You can solve a more general form of this problem and then apply it to solve this integral. Consider the following integral $\int_ {-\infty}^{\infty}{\frac{\cos{nx}}{ {({x}^{2}+{m}^{2})}^{2} }}dx$ Attempting to evaluate this directly would prove difficult. An appropriate setting for this integral is the complex plane. Let $f(z)=\frac{e^{inz}}{(z^2+m^2)^2}$ where $i$ is the imaginary unit and note that the real part of f(z) is the integrand we are interested in (this will be important later). Now, consider the contour C which is the semicircle of radius $R>b$ centered at the origin!

Let $C_R$ denote the part of C strictly above the real axis. Then $\int_C{f(z)}dz = \int_{C_R}{f(z)}dz + \int_{-R}^R{f(x)}dx$

Of these integrals, we are most interested in the rightmost one. To get its value, we will evaluate the other two and then solve for it.
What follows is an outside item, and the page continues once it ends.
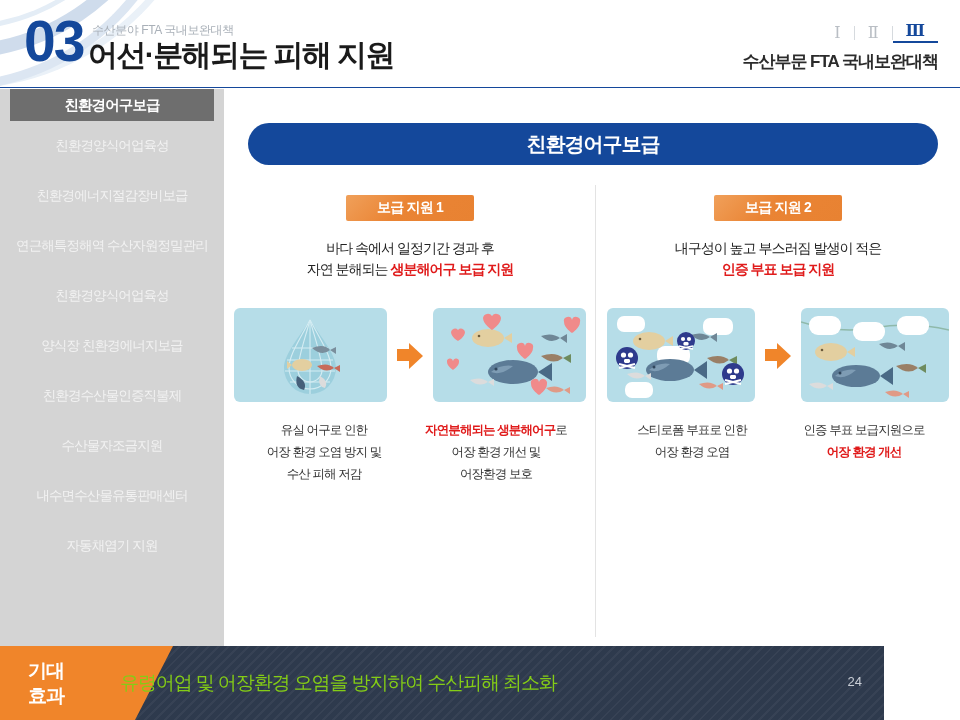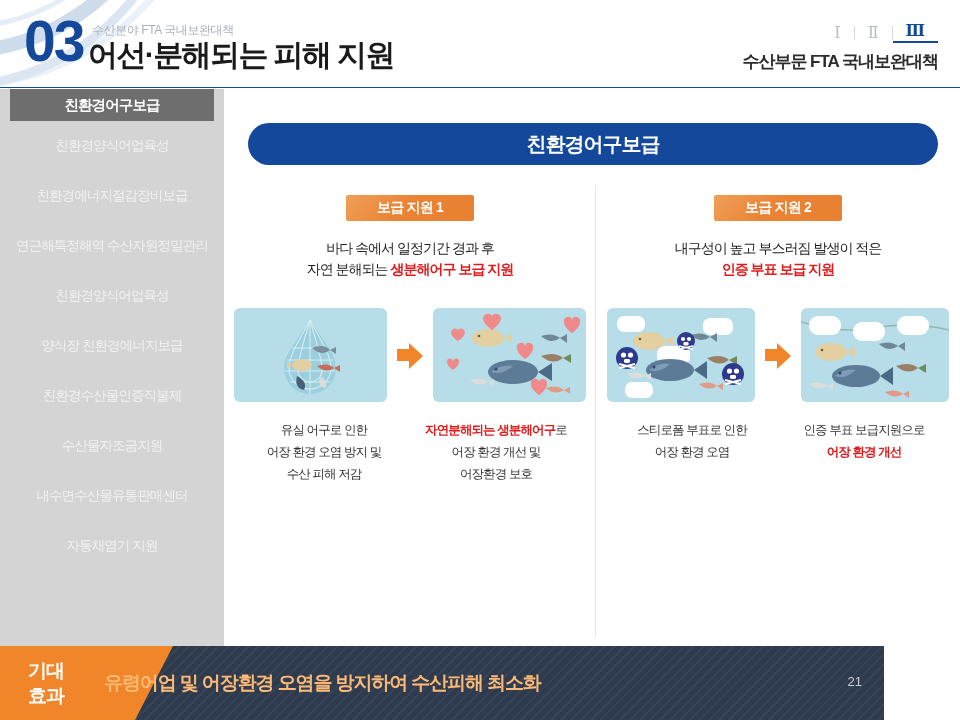"유령어업 및 어장환경 오염을 방지하여" .foot-msg { color: #fdba74 -> #84cc16; font-weight: bold -> normal; left: 104px -> 120px }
We will begin with the leftmost integral. In the interior of C, f(z) has one isolated singularity: namely, $z=mi$ . From the residue theorem this means that $\int_C{f(z)}dz = 2\pi i \underset{z=mi}{Res}f(z)$

To stop this solution from getting too long, I'm just going to ask that you trust that this works out to be (independent of the value of R) $\int_C{f(z)}dz = \frac{\pi(nm+1)}{2m^3e^{nm}}$

So one integral down, one to go. For the next integral, we will appeal to the Estimation Lemma. Because $\left|f(z)\right| \le \frac{1}{(R^2-n^2)^2}$ for all z in $C_R$ and the arclength of $C_R$ is $\pi R$ , we have that $\left|\int_{C_R}{f(z)}dz\right| \le \frac{\pi R}{(R^2-n^2)^2}$

If we take the limit as R approaches $\infty$ then the above integral goes towards 0. So, using the values of those two integrals we have $\frac{\pi(nm+1)}{2m^3e^{nm}} = 0 + \int_{-\infty}^{\infty}{f(x)}dx$

Earlier I made the note that the original integrand was the real part of f. This means that $\int_ {-\infty}^{\infty}{\frac{\cos{nx}}{ {({x}^{2}+{m}^{2})}^{2} }}dx = \Re \int_{-\infty}^{\infty}{f(x)}dx= \frac{\pi(nm+1)}{2m^3e^{nm}}$

In order to finally get our answer we substitute n=3 and m=5 into that equation and get $\int_ {-\infty}^{\infty}{\frac{\cos{3x}}{ {({x}^{2}+{5}^{2})}^{2} }}dx = \frac{8\pi}{125e^{15}}$

This means a=8, b=125, c=15 and a+b+c=148